*WHAT YOU NEED TO DO*
Copy out the lines of the records below, and only those lines, from the one with "left eye: (446, 247)" through the one with "left elbow: (481, 453)", exactly as they appear.

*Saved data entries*
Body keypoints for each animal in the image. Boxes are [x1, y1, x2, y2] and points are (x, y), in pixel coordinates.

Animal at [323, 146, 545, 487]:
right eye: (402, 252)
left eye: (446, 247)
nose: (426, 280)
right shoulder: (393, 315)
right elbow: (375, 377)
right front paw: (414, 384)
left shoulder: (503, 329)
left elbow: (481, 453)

--

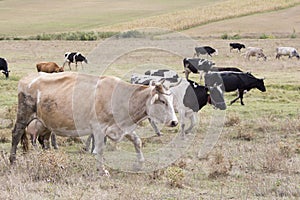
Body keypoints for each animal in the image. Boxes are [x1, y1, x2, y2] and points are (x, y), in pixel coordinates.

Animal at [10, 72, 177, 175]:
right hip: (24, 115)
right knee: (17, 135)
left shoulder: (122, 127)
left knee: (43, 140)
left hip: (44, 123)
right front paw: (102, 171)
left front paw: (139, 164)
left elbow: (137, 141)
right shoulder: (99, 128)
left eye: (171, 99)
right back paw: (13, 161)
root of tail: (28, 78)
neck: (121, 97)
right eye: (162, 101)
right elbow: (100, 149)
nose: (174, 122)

*REPLY TO THE EXERCISE*
left eye: (446, 247)
nose: (426, 280)
right shoulder: (393, 315)
right elbow: (375, 377)
right front paw: (414, 384)
left shoulder: (503, 329)
left elbow: (481, 453)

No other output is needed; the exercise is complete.